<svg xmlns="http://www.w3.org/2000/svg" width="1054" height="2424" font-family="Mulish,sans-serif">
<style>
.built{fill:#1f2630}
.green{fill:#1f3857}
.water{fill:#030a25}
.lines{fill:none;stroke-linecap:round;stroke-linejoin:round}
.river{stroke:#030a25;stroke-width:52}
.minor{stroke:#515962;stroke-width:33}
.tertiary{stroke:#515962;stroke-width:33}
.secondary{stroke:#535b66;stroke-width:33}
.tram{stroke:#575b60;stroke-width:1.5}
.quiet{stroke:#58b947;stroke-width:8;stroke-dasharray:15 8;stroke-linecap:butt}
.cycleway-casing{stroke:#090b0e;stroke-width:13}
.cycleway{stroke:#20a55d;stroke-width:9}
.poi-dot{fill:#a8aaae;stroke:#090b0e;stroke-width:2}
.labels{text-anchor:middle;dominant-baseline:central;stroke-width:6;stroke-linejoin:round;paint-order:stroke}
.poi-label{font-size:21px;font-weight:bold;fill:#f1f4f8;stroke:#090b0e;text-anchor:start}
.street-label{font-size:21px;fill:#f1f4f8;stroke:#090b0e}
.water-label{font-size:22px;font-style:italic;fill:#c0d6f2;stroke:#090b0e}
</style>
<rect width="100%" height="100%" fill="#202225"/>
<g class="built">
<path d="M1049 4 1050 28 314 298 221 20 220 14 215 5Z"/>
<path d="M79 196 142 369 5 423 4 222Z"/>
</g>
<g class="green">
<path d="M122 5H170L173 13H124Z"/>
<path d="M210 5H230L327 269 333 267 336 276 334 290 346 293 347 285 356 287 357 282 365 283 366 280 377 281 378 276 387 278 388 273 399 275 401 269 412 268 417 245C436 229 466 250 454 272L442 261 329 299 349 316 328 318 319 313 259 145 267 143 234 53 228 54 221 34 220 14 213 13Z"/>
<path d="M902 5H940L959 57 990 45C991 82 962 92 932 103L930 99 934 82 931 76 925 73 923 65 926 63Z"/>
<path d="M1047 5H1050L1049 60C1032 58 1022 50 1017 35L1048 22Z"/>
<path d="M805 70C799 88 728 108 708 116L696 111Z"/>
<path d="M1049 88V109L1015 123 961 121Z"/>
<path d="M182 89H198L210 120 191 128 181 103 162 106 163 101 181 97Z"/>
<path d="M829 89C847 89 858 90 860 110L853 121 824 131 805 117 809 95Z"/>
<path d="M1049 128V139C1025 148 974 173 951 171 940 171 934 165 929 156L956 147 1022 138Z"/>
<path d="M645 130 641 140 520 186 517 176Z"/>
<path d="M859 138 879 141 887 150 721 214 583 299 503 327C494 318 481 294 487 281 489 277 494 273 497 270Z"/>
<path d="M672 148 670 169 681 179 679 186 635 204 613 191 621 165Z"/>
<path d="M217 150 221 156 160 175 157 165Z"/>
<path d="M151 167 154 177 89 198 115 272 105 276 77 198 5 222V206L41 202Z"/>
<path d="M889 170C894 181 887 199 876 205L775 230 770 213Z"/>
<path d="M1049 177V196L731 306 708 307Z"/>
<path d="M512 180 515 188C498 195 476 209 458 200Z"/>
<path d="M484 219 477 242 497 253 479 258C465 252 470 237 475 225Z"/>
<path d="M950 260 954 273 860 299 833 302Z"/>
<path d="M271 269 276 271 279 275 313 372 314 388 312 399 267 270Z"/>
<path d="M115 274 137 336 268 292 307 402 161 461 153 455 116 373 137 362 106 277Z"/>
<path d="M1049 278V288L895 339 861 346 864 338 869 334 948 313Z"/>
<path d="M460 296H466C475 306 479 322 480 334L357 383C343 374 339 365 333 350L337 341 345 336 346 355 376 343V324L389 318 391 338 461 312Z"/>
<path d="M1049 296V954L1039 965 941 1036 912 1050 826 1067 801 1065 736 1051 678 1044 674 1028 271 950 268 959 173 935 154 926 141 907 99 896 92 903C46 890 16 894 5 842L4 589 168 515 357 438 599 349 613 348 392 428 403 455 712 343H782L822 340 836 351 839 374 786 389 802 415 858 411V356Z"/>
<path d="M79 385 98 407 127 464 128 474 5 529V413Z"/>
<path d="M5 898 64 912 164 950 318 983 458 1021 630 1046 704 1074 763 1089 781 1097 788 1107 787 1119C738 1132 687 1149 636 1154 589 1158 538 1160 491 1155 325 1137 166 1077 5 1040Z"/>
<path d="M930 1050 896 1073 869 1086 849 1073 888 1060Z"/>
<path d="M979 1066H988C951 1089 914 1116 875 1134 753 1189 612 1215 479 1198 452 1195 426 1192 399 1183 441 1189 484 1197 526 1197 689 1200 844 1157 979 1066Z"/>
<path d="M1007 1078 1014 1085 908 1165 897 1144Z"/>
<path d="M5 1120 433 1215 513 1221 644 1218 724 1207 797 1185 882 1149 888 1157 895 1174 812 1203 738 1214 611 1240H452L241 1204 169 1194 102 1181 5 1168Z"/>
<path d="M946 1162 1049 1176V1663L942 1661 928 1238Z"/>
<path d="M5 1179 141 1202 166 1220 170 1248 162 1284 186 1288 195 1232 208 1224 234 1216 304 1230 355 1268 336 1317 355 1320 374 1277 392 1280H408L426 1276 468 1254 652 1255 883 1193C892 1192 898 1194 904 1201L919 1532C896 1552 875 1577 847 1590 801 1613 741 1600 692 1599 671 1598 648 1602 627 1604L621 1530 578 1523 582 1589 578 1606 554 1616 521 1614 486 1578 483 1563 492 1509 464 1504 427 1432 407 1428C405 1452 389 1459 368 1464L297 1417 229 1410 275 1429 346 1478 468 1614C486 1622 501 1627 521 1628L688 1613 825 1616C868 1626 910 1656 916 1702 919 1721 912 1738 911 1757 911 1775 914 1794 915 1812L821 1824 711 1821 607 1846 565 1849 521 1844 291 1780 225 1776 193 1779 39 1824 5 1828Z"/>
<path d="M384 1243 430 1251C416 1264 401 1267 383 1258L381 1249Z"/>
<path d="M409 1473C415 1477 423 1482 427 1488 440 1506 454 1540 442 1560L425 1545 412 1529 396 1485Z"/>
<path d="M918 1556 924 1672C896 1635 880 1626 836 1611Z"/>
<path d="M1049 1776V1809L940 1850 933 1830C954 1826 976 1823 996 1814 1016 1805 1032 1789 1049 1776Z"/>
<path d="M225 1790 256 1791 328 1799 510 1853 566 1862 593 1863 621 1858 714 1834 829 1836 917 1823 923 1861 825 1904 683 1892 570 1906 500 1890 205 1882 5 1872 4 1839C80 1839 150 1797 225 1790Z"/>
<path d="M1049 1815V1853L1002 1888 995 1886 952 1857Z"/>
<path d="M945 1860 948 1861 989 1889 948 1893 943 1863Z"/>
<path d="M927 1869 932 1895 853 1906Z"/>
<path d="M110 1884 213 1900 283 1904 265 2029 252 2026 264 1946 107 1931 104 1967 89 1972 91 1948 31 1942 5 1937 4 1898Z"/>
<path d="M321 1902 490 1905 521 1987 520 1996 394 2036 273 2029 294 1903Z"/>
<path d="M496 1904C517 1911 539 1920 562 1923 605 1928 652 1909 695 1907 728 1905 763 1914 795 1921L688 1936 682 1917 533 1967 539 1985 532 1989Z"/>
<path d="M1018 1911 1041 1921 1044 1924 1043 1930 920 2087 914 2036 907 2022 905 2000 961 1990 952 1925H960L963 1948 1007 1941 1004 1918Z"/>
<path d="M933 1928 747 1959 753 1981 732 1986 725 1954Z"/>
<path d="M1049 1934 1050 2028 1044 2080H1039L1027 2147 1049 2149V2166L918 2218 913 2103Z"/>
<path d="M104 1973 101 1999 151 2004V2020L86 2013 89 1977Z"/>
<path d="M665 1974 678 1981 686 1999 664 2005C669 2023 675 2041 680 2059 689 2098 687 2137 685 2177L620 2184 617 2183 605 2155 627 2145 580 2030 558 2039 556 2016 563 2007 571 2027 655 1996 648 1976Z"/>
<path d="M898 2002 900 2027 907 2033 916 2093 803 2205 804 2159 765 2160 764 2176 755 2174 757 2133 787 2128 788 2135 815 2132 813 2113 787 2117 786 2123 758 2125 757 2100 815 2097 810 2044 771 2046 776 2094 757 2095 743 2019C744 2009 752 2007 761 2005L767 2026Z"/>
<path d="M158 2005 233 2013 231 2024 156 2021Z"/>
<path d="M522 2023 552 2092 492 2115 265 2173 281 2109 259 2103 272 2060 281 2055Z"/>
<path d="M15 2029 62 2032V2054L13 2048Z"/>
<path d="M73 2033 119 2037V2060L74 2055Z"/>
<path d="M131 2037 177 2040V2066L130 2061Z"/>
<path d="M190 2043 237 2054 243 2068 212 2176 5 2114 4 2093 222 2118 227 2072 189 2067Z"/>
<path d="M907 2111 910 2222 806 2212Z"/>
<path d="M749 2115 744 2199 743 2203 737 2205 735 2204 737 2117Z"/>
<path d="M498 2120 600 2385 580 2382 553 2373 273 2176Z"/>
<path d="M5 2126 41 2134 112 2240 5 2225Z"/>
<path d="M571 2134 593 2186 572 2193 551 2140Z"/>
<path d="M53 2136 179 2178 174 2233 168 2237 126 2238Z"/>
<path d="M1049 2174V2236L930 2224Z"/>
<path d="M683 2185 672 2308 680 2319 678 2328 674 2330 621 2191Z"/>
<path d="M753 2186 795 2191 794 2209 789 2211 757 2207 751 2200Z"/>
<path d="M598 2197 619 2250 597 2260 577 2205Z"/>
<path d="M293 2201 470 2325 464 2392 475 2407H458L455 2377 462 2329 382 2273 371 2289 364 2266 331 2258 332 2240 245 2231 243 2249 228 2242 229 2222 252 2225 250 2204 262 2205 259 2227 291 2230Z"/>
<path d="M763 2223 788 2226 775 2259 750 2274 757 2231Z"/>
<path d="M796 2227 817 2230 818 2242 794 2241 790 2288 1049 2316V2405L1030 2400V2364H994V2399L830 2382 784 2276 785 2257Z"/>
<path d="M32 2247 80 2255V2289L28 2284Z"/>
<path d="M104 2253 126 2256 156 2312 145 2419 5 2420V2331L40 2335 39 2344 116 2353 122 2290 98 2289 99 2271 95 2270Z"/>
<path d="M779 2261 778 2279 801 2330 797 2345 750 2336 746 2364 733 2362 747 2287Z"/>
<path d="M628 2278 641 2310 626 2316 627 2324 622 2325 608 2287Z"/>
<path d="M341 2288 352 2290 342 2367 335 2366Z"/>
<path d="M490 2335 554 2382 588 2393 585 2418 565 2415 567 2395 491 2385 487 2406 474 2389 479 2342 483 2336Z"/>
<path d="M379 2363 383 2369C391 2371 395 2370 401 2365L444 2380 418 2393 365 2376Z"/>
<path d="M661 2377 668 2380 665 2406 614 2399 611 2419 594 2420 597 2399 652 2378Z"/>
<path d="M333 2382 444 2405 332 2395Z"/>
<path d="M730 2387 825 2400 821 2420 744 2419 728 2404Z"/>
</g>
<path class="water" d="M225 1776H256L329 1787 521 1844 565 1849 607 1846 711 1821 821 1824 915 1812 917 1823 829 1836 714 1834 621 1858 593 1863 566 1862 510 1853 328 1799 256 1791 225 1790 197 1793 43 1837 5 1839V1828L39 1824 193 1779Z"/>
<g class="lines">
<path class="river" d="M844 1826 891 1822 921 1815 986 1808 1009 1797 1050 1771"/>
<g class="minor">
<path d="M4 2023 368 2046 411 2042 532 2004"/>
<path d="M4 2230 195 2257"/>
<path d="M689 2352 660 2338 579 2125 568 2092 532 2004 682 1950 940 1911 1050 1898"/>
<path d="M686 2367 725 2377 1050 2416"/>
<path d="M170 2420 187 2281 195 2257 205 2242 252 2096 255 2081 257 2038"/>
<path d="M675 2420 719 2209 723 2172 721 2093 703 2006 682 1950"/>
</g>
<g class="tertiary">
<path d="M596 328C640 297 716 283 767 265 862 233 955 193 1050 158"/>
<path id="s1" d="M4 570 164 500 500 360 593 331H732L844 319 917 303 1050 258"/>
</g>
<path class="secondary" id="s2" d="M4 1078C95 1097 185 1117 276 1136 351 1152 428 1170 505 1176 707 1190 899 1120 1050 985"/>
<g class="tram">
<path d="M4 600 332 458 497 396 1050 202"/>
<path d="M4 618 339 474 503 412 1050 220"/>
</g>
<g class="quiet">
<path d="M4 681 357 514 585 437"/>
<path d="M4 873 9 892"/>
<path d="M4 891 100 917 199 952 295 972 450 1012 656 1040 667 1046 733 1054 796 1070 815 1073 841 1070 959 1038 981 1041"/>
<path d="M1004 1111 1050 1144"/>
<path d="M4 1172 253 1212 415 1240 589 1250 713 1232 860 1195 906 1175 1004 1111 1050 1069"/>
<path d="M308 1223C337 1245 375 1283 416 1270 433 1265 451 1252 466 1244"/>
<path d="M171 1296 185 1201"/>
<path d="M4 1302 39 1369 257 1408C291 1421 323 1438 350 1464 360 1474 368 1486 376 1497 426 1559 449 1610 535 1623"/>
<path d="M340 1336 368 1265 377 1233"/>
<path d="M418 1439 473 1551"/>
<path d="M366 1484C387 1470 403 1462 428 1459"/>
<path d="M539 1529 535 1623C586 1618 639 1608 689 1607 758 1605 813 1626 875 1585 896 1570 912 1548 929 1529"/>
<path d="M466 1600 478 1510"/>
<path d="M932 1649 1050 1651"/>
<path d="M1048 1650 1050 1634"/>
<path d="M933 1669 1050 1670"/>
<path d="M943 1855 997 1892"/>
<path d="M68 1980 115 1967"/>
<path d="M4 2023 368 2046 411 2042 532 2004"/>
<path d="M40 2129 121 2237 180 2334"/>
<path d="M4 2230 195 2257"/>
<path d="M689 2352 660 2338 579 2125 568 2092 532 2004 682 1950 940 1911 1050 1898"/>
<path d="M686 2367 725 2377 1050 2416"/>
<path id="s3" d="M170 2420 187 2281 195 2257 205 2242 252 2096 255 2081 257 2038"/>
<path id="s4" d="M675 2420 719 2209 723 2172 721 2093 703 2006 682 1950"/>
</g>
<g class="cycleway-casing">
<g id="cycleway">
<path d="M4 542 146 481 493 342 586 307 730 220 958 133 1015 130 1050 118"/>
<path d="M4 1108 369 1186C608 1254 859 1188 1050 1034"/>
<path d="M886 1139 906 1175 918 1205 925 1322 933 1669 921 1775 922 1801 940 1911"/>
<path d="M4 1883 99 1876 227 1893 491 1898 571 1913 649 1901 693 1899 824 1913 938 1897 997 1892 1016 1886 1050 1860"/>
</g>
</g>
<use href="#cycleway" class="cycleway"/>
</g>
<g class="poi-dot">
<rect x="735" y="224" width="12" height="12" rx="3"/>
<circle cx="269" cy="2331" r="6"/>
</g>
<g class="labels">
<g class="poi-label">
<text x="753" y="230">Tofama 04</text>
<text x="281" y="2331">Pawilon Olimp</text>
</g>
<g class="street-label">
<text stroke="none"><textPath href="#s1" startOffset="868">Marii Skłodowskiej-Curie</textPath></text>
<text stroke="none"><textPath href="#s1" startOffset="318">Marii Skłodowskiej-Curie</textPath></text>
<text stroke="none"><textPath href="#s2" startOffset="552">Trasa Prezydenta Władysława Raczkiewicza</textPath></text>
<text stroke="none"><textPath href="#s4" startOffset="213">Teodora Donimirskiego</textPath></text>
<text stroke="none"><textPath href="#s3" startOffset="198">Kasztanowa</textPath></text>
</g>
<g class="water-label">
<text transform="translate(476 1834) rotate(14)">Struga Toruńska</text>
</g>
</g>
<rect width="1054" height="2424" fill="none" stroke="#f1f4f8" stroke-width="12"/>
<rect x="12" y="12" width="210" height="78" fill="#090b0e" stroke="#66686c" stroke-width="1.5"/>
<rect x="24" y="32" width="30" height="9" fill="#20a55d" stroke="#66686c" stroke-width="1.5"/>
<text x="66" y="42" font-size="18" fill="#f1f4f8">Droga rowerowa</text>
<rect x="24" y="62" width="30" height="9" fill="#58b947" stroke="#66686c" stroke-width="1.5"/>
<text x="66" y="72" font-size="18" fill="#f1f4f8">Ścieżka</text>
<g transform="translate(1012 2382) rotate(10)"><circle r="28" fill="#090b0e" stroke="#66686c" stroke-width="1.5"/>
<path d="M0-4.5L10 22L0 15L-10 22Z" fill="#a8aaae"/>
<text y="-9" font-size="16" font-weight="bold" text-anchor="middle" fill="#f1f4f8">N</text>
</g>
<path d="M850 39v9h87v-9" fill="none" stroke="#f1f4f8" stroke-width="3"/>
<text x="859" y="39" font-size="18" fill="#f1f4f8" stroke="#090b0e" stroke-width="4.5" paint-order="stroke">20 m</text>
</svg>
━━━━━━━━━━
__Task details__. In the data above, each line holding "labels" is to be found and copied.

__Response__.
.labels{text-anchor:middle;dominant-baseline:central;stroke-width:6;stroke-linejoin:round;paint-order:stroke}
<g class="labels">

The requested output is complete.